Monday, October 22, 2007

Someone once told me, a kiss is just a kiss, unless you choose to see what’s beneath it. Well I daresay, sometimes a date is just a date: the whole act of guy meets girl, mustering up the courage to ask her out and proceeds to dazzle her with his wit, humor, gentlemanly manners and great conversation. Movies, a dinner and a ride right up to the doorstep and you’ve got the classic formula of age-old stories. What happens then, when the story stops right there? I’ve always had this three-date rule. I will only get to date three if there was any chemistry or if he has potential. It is pretty much easy to see if one can remain friends/acquaintances with someone and I can be upfront, even blasé about such things. No biggie. What happens then, when I don’t even understand how in the world Date One came to be? And what happens when, after a seemingly really nice time together, dare I say I like him? And dammit, why start in the first place what you cannot, for the world of me, see through? Oh, but enough of my protestations and feigning insignificance of what happened. It is done, over with. He knows where to find me, knows my number. He should know by now I liked him- enough to go out with him. Tadaaa...newsflash! He is just not that into me. And you know what? Thinking this way is really so much easier on my brain. Used to be I would be analyzing over and over. Well, I did, for a limited time, but I am so proud to say that I have not beaten this issue to death. And I can truly say that I am not affected the way I imagined myself to be. Used to be I would be pining away for these perceived emotions and illusions. Not anymore. I have grown up. I ain’t waiting in vain for your love baby.

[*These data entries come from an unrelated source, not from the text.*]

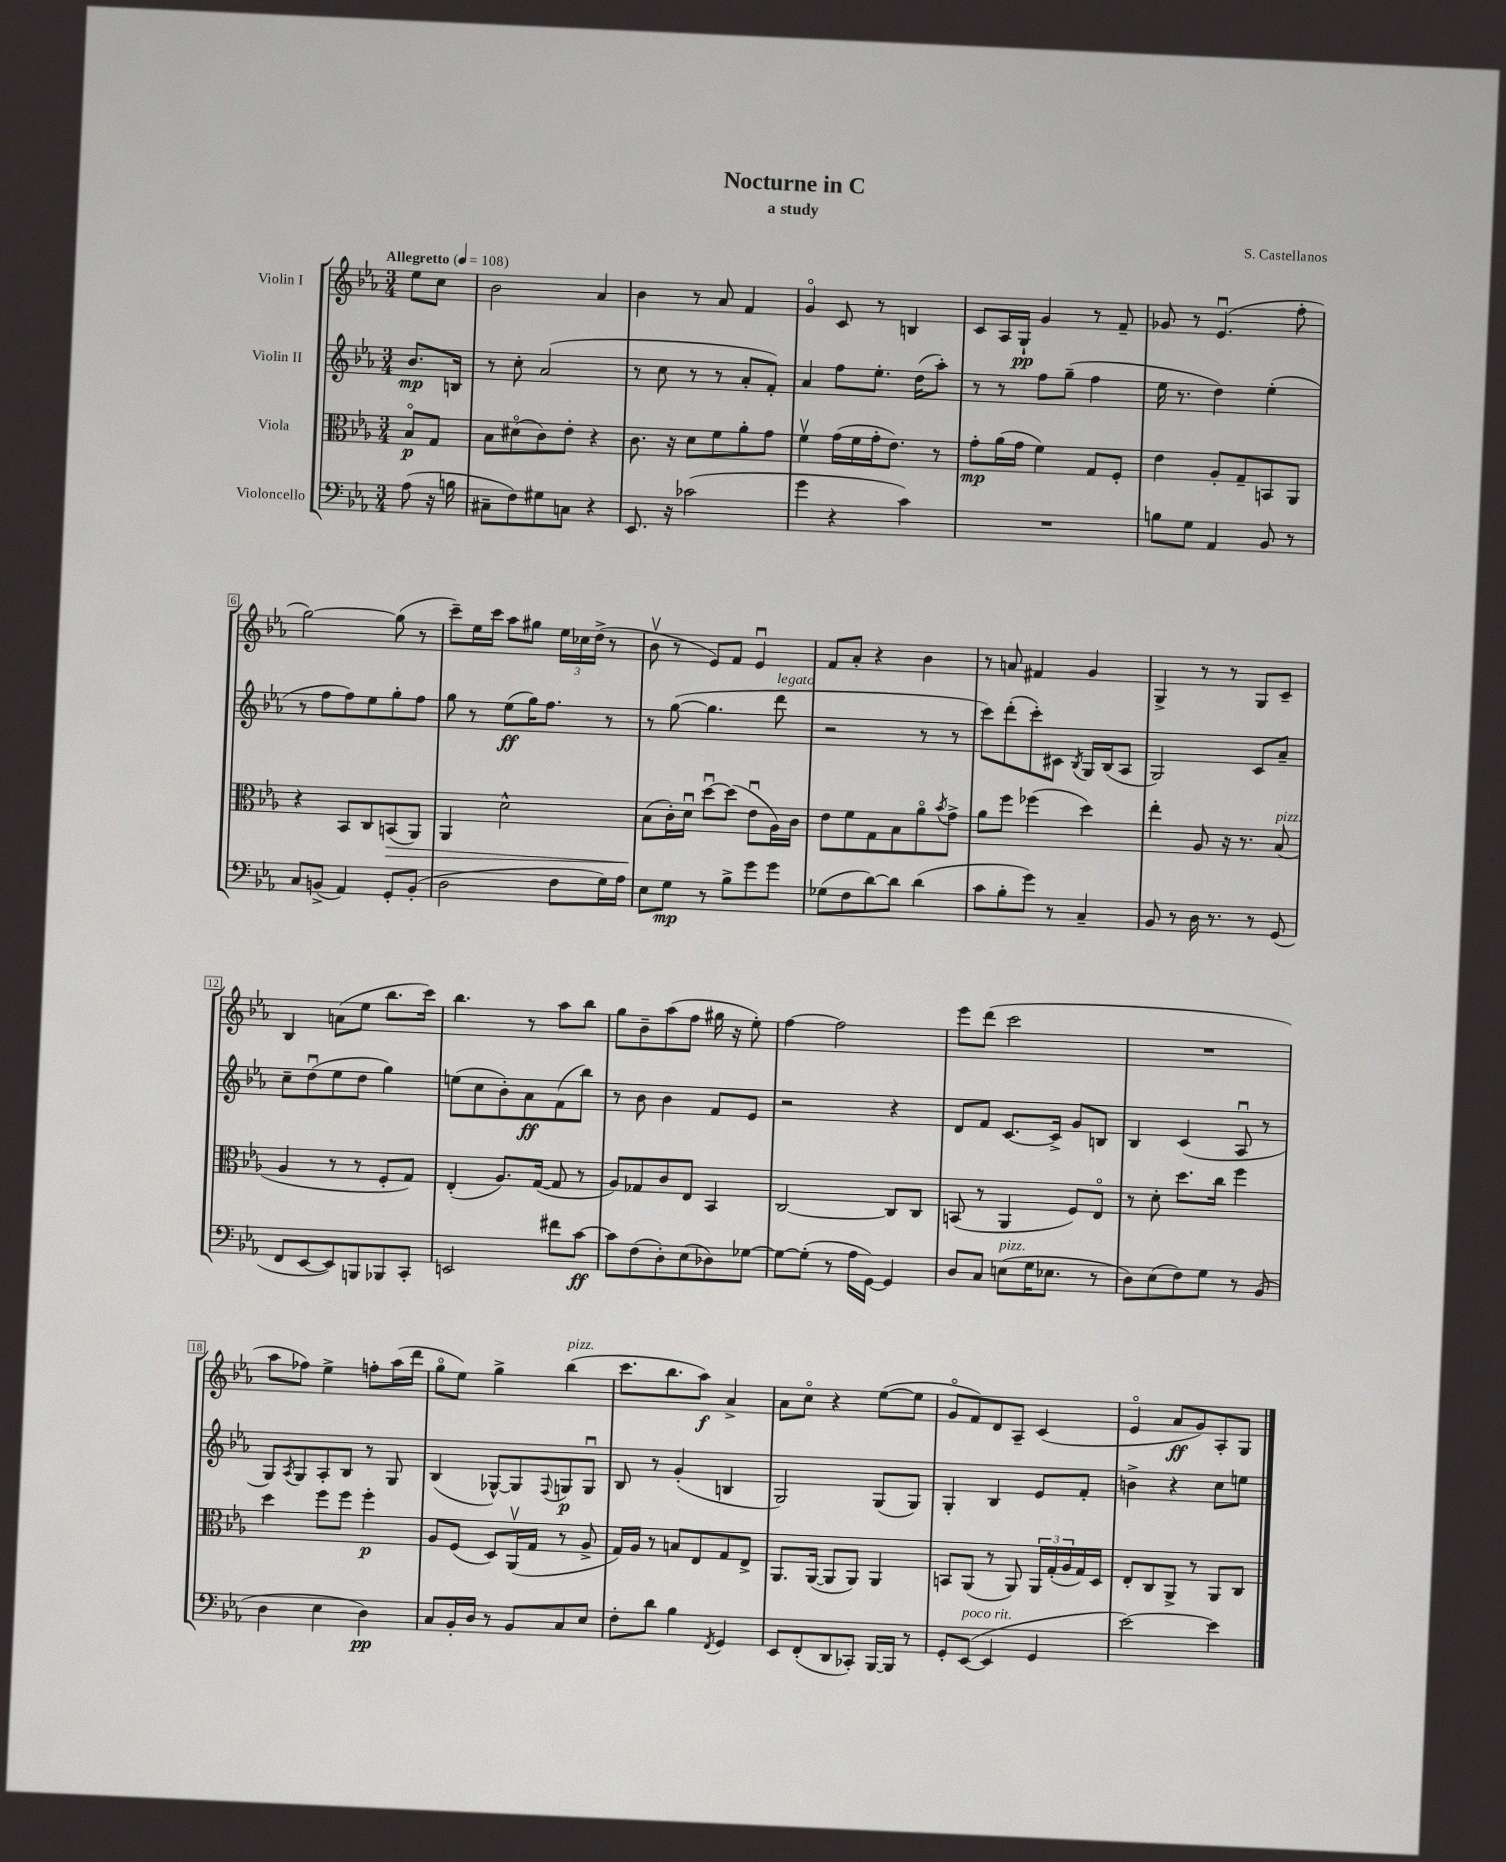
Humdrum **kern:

**kern	**dynam	**kern	**dynam	**kern	**dynam	**kern	**dynam
*part4	*part4	*part3	*part3	*part2	*part2	*part1	*part1
*staff4	*staff4	*staff3	*staff3	*staff2	*staff2	*staff1	*staff1
*I"Violoncello	*	*I"Viola	*	*I"Violin II	*	*I"Violin I	*
*clefF4	*	*clefC3	*	*clefG2	*	*clefG2	*
*k[b-e-a-]	*	*k[b-e-a-]	*	*k[b-e-a-]	*	*k[b-e-a-]	*
*M3/4	*	*M3/4	*	*M3/4	*	*M3/4	*
*MM108	*	*MM108	*	*MM108	*	*MM108	*
=	=	=	=	=	=	=	=
!	!	!	!	!	!	!LO:TX:a:B:t=Allegretto	!
(8A-\	.	8B-/L	p	8.b-/L	mp	8ee-\L	.
16r	.	8G/J	.	.	.	8cc\J	.
16Bn\	.	.	.	16Bn/Jk	.	.	.
=1	=1	=1	=1	=1	=1	=1	=1
8C#X~\L	.	8B-\L	.	8r	.	2b-\	.
8F\)	.	(8d#X\	.	8cc'\	.	.	.
8G#X\	.	8c\)	.	(2a-/	.	.	.
8Cn\J	.	8e-'\J	.	.	.	.	.
4r	.	4r	.	.	.	4a-/	.
=2	=2	=2	=2	=2	=2	=2	=2
8.EE-/	.	8.c\	.	8r	.	4b-\	.
.	.	.	.	8cc\	.	.	.
16r	.	16r	.	.	.	.	.
(2c-X\	.	8d\L	.	8r	.	8r	.
.	.	8f\	.	8r	.	8a-/	.
.	.	8a-'\	.	8a-'/L	.	4f/	.
.	.	8g\J	.	8f'/J)	.	.	.
=3	=3	=3	=3	=3	=3	=3	=3
4g\	.	4fv\	.	4a-/	.	4g/	.
4r	.	(16g\LL	.	8ff\L	.	8c/	.
.	.	16f\	.	.	.	.	.
.	.	16g'\J	.	8.ee-'\J	.	8r	.
.	.	8.e-\J)	.	.	.	.	.
4c\)	.	.	.	.	.	4Bn/	.
.	.	.	.	(16dd\KL	.	.	.
.	.	8r	.	8aa-'\J)	.	.	.
=4	=4	=4	=4	=4	=4	=4	=4
2.r	.	8g'\L	mp	8r	.	8c/L	.
.	.	(16a-\L	.	8r	.	16A-/L	.
.	.	16g\JJ	.	.	.	16G`/JJ	pp
.	.	4f\)	.	8ff\L	.	4g/	.
.	.	.	.	(8gg~\J	.	.	.
.	.	8G/L	.	4ff\	.	8r	.
.	.	8F'/J	.	.	.	8f~/	.
=5	=5	=5	=5	=5	=5	=5	=5
8Bn\L	.	4e-\	.	16ee-\	.	8g-X/	.
.	.	.	.	8.r	.	.	.
8G\J	.	.	.	.	.	8r	.
4AA-/	.	8A-'/L	.	4dd\)	.	(4.e-u/	.
.	.	8G~/	.	.	.	.	.
8BB-/	.	8BBn/	.	(4ee-'\	.	.	.
8r	.	8AA-/J	.	.	.	8ff'\	.
!!LO:LB:g=z
=6	=6	=6	=6	=6	=6	=6	=6
8C/L	.	4r	.	8r	.	[2gg\)	.
(8BBn^/J	.	.	.	8ff\L	.	.	.
4AA-/)	.	8BB-/L	.	8ff\)	.	.	.
.	.	8C/	.	8ee-\	.	.	.
!	!	!	!LO:HP:b	!	!	!	!
8GG'/L	.	(8BBn/	>	8gg'\	.	(8gg\]	.
(8BB'/J	.	8AA-/J)	.	8ff\J	.	8r	.
=7	=7	=7	=7	=7	=7	=7	=7
2D\	.	4AA-/	.	8gg\	.	8ccc~\L)	.
.	.	.	.	8r	.	16ee-\L	.
.	.	.	.	.	.	16ccc\JJ	.
.	.	2d^^\	.	(8ee-\L	ff	8aa-\L	.
.	.	.	.	16gg\K)	.	8gg#X\J	.
.	.	.	.	8.ff\J	.	.	.
8F\L	.	.	.	.	.	24ee-\LL	.
.	.	.	.	.	.	24cc-X\	.
.	.	.	.	.	.	(24dd^\JJ	.
16G\L)	.	.	.	8r	.	8r	.
16A-\JJ	.	.	.	.	.	.	.
=8	=8	=8	=8	=8	=8	=8	=8
8E-\L	.	(8B-\L	.	8r	.	8b-v\	.
8G\J	mp	16c'\L)	]	([8gg\	.	8r	.
.	.	16du\JJ	.	.	.	.	.
8r	.	[8ddu\L	.	4.gg\]	.	8e-/L)	.
8B-^\L	.	(8dd\J]	.	.	.	8f/J	.
8g\	.	8e-u\L	.	.	.	4e-u/	.
!	!	!	!	!LO:TX:a:i:t=legato	!	!	!
8g\J	.	16A-\L)	.	8ddd\	.	.	.
.	.	16c\JJ	.	.	.	.	.
=9	=9	=9	=9	=9	=9	=9	=9
(8G-X\L	.	8e-\L	.	2r	.	8f/L	.
8F\	.	8f\	.	.	.	8a-'/J	.
[8d\)	.	8G\	.	.	.	4r	.
8d\J]	.	8B-\	.	.	.	.	.
(4d\	.	8a-\	.	8r	.	4b-\	.
.	.	8qb-/	.	.	.	.	.
.	.	8g^\J	.	8r	.	.	.
=10	=10	=10	=10	=10	=10	=10	=10
8c\L	.	8a-\L	.	8ccc\L)	.	8r	.
8B-'\	.	8ff\J	.	(8ddd'\	.	8an/	.
8g\J)	.	(4ff-X\	.	8ccc'\)	.	4f#X/	.
8r	.	.	.	8c#X\J	.	.	.
.	.	.	.	8qB-/	.	.	.
4C~/	.	4dd\)	.	16G/LL	.	4g/	.
.	.	.	.	(16B-/J	.	.	.
.	.	.	.	8A-/J	.	.	.
=11	=11	=11	=11	=11	=11	=11	=11
8BB-/	.	4ee-'\	.	2G/)	.	4G^/	.
8r	.	.	.	.	.	.	.
16D\	.	8A-/	.	.	.	8r	.
8.r	.	.	.	.	.	.	.
.	.	16r	.	.	.	8r	.
.	.	8.r	.	.	.	.	.
8r	.	.	.	8c/L	.	8G/L	.
!	!	!LO:TX:a:i:t=pizz.	!	!	!	!	!
(8GG/	.	(8B-/	.	8a-~/J	.	8c~/J	.
!!LO:LB:g=z
=12	=12	=12	=12	=12	=12	=12	=12
8FF/L	.	4A-/	.	8cc~\L	.	4B-/	.
[8EE-/	.	.	.	(8ddu\	.	.	.
8EE-/])	.	8r	.	8ee-\	.	(8an\L	.
8BBBn/	.	8r	.	8dd\J	.	8ee-\J	.
8BBB-X/	.	8F'/L	.	4gg\)	.	8.bb-\L	.
8CC'/J	.	8G/J)	.	.	.	.	.
.	.	.	.	.	.	16ccc\Jk)	.
=13	=13	=13	=13	=13	=13	=13	=13
2EEn/	.	(4E-'/	.	(8een\L	.	4.bb-\	.
.	.	.	.	8cc\	.	.	.
.	.	8.A-/L)	.	8b-'\)	.	.	.
.	.	.	.	8a-\	ff	8r	.
.	.	([16G/Jk	.	.	.	.	.
8f#X\L	.	8G/]	.	(8f\	.	8aa-\L	.
[8c\J	ff	8r	.	8bb-\J)	.	8bb-\J	.
=14	=14	=14	=14	=14	=14	=14	=14
8c\L]	.	8A-/L)	.	8r	.	8gg\L	.
(8F\	.	8G-X/	.	8b-\	.	8b-~\	.
8D'\)	.	8c/	.	4b-\	.	(8aa-\	.
(8E-\	.	8E-/J	.	.	.	8ff\J	.
8D-X\)	.	4BB-/	.	8f/L	.	16gg#X\	.
.	.	.	.	.	.	16r	.
[8G-X\J	.	.	.	8e-/J	.	8ee-'\)	.
=15	=15	=15	=15	=15	=15	=15	=15
8G-\L_	.	[2C/	.	2r	.	[4ff\	.
(8G-'\J]	.	.	.	.	.	.	.
8r	.	.	.	.	.	2ff\]	.
16A-\LL	.	.	.	.	.	.	.
[16GG\JJ)	.	.	.	.	.	.	.
4GG/]	.	8C/L]	.	4r	.	.	.
.	.	8C/J	.	.	.	.	.
=16	=16	=16	=16	=16	=16	=16	=16
8D/L	.	(8BBn/	.	8d/L	.	8eee-\L	.
8C/J	.	8r	.	8f/J	.	(8ddd\J	.
!LO:TX:a:i:t=pizz.	!	!	!	!	!	!	!
(8En\L	.	4AA-/	.	[8.c/L	.	2ccc\	.
16G\K	.	.	.	.	.	.	.
8.E-X\J	.	.	.	16c^/Jk]	.	.	.
.	.	8F/L)	.	8g/L	.	.	.
8r	.	8E-/J	.	8Bn/J	.	.	.
=17	=17	=17	=17	=17	=17	=17	=17
8D\L)	.	8r	.	4B-/	.	2.r	.
(8E-\	.	8d'\	.	.	.	.	.
8F\)	.	8.dd\L	.	(4c/	.	.	.
8G\J	.	.	.	.	.	.	.
.	.	16cc\Jk	.	.	.	.	.
8r	.	4ff\	.	8A-u/	.	.	.
(8BB-/	.	.	.	8r	.	.	.
!!LO:LB:g=z
=18	=18	=18	=18	=18	=18	=18	=18
4D\	.	4dd\	.	8G/L)	.	8aa-\L	.
.	.	.	.	8qA-/	.	.	.
.	.	.	.	8G/	.	8ff-X\J)	.
4E-\	.	8ff\L	.	8A-'/	.	4ee-^\	.
.	.	8ff\J	.	8B-/J	.	.	.
4D\)	pp	4ff'\	p	8r	.	8ffn'\L	.
.	.	.	.	8G/	.	(16aa-\L	.
.	.	.	.	.	.	16ddd\JJ	.
=19	=19	=19	=19	=19	=19	=19	=19
8C/L	.	8A-/L	.	(4B-/	.	8gg\L	.
16BB-'/L	.	(8F/J	.	.	.	8ee-\J)	.
16D/JJ	.	.	.	.	.	.	.
8r	.	8D/L)	.	[8G-X^^/L)	.	4gg^\	.
8BB-/L	.	(16AA-v/L	.	8G-/]	.	.	.
.	.	16G/JJ	.	.	.	.	.
.	.	.	.	8qqF/	.	.	.
!	!	!	!	!	!	!LO:TX:a:i:t=pizz.	!
8C/	.	8r	.	8Gn/	p	(4bb-\	.
8E-/J	.	8A-^/	.	8Gu/J	.	.	.
=20	=20	=20	=20	=20	=20	=20	=20
8F'\L	.	16G/LL)	.	8B-/	.	8.ccc\L	.
.	.	16A-/JJ	.	.	.	.	.
8d\J	.	8r	.	8r	.	.	.
.	.	.	.	.	.	8.bb-\	.
4B-\	.	8Bn/L	.	(4g'/	.	.	.
.	.	8E-/	.	.	.	8aa-\J)	f
8qFF/	.	.	.	.	.	.	.
4GG/	.	8G/	.	4Bn/	.	4a-^/	.
.	.	8E-^/J	.	.	.	.	.
=21	=21	=21	=21	=21	=21	=21	=21
8EE-/L	.	8.AA-/L	.	2G/)	.	8a-\L	.
(8FF'/	.	.	.	.	.	8cc\J	.
.	.	([16AA-/Jk	.	.	.	.	.
8DD/	.	8AA-/L]	.	.	.	4r	.
8CC-X'/J)	.	8AA-/J)	.	.	.	.	.
[16BBB-/LL	.	4AA-/	.	(8G/L	.	([8ee-\L	.
16BBB-/JJ]	.	.	.	.	.	.	.
8r	.	.	.	8G/J)	.	8ee-\J]	.
=22	=22	=22	=22	=22	=22	=22	=22
8GG'/L	.	8BBn/L	.	4G'/	.	8g/L	.
!LO:TX:a:i:t=poco rit.	!	!	!	!	!	!	!
([8EE-/J	.	(8AA-/J	.	.	.	8f/)	.
4EE-/]	.	8r	.	4B-/	.	8d/	.
.	.	8AA-/)	.	.	.	8A-~/J	.
4GG/	.	24AA-/LL	.	8e-/L	.	(4c/	.
.	.	(24G'/	.	.	.	.	.
.	.	24A-/	.	.	.	.	.
.	.	16G/)	.	8f'/J	.	.	.
.	.	16D/JJ	.	.	.	.	.
=23	=23	=23	=23	=23	=23	=23	=23
[2e-\)	.	8E-'/L	.	4bn^\	.	4e-/	.
.	.	8C/	.	.	.	.	.
.	.	8AA-^/J	.	4r	.	8a-/L	ff
.	.	8r	.	.	.	8g/)	.
4e-\]	.	8AA-/L	.	8cc\L	.	8A-'/	.
.	.	8C/J	.	8een\J	.	8G/J	.
==	==	==	==	==	==	==	==
*-	*-	*-	*-	*-	*-	*-	*-
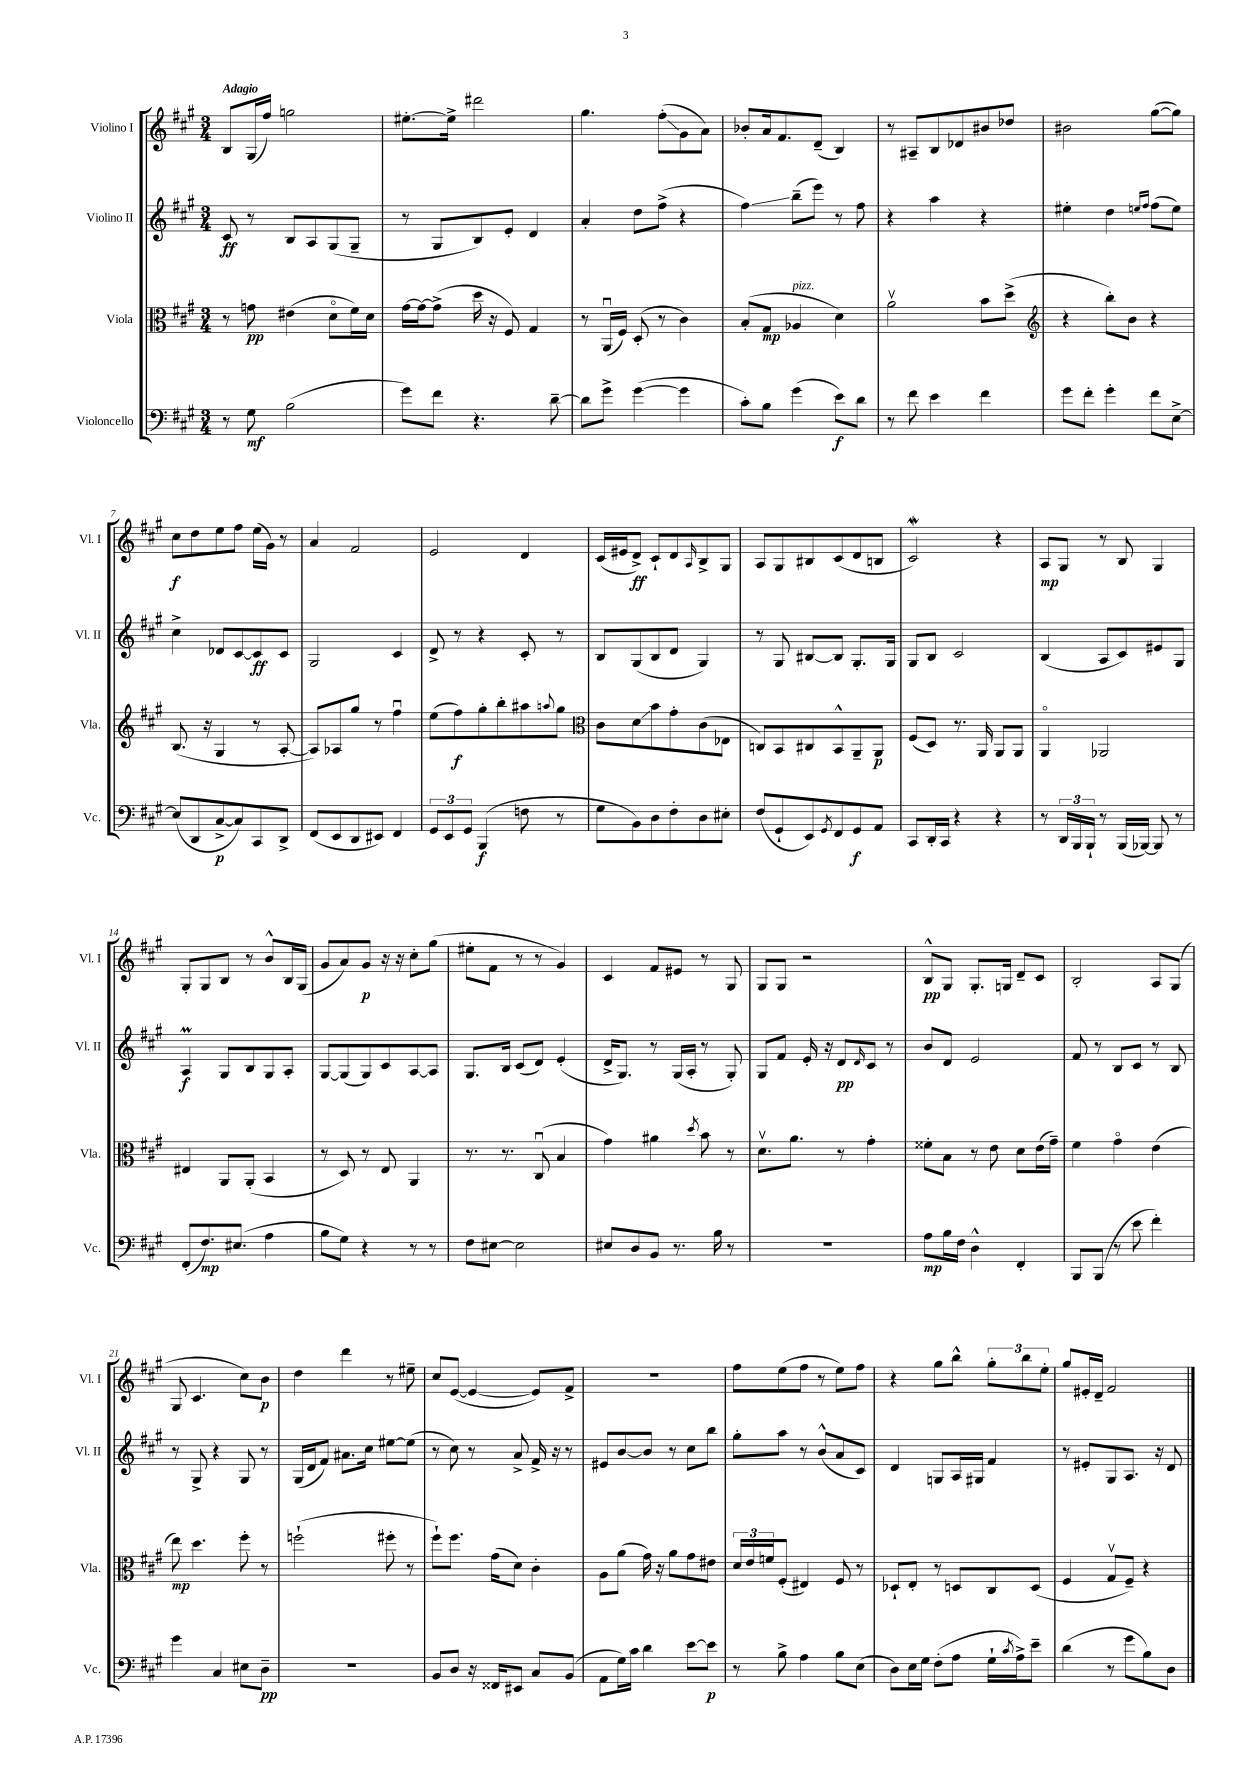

On another note, my friends have been teasing me and giving me a hard time about it, thinking I must be so into him. They say we look great together, tell me everything he does so its not impossible to know about him and on another hand, advise me I should stay away from such types. Bah, what great friends.

Which makes me think then: is my whole new outlook making me a cynic in the making? Is this making me miss out on things (and people) because I choose to be pragmatic about his response – or in this case, non-response? Is this not the perfect way to guard your heart? I mean, after all, when someone is into you, they’re going to make it known, whether you like him back or not, wherever in the world that person may be. Trust me, I know. So I guess I could rest easy then. I really should remember to have my wits about me when I need them.

(repost, sometime ago, still kind of true today. different characters, same story. notice the pattern.)